=== RECORDS SUPPLIED ===
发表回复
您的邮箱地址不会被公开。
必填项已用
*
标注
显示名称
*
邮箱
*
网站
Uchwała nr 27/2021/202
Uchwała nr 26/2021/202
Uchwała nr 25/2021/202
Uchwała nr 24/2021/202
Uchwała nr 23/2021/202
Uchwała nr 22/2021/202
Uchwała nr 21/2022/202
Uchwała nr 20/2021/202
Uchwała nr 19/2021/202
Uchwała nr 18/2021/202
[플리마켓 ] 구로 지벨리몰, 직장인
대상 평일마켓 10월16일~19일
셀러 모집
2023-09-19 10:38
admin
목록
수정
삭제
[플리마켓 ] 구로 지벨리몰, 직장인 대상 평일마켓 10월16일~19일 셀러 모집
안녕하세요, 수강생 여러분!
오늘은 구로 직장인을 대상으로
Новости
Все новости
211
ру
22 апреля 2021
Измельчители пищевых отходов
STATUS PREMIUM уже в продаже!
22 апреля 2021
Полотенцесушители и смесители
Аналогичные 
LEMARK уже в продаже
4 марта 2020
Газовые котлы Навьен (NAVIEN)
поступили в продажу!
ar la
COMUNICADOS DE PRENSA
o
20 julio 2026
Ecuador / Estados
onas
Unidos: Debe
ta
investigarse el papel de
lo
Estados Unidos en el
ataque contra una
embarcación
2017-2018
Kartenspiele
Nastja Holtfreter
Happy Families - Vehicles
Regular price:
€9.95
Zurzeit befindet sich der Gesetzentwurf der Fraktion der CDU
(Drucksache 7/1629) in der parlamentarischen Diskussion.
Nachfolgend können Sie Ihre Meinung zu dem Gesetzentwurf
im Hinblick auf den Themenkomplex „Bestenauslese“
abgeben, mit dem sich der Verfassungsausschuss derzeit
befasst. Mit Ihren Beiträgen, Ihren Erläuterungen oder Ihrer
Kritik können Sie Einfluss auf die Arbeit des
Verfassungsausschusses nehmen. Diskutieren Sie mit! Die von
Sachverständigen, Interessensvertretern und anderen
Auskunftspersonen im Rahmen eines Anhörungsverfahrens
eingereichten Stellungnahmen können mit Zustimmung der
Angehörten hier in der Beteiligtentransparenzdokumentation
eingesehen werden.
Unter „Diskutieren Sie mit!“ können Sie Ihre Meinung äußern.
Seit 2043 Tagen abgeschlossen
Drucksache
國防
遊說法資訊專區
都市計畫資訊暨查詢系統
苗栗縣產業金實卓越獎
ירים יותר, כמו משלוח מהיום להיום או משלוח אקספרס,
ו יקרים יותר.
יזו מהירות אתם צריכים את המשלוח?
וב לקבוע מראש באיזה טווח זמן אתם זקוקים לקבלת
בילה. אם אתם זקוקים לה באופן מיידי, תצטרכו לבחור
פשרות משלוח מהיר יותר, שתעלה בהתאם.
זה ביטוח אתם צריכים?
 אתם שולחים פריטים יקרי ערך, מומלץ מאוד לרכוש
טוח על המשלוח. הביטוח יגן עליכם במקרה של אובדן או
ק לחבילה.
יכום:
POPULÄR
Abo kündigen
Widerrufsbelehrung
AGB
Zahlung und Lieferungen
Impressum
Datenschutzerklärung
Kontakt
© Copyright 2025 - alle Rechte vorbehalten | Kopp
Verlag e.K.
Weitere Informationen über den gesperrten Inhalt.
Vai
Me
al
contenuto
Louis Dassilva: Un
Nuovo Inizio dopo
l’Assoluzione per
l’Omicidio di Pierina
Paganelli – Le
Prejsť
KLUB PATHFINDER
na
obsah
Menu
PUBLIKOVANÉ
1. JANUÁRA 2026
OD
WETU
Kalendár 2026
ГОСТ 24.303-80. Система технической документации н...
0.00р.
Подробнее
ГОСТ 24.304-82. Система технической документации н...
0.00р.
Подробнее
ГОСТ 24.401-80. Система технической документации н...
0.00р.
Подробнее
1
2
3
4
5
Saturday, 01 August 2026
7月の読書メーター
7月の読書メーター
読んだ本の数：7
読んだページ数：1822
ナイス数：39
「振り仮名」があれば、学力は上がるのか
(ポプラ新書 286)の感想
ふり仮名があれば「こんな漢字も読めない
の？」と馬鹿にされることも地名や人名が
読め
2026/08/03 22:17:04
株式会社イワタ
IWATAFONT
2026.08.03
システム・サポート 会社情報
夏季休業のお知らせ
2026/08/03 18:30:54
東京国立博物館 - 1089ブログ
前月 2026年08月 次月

=== YOUR OBJECTIVE ===
Gather all lines from the records above in which "זקוקים" appears.

=== COMPLETED TASK ===
וב לקבוע מראש באיזה טווח זמן אתם זקוקים לקבלת
בילה. אם אתם זקוקים לה באופן מיידי, תצטרכו לבחור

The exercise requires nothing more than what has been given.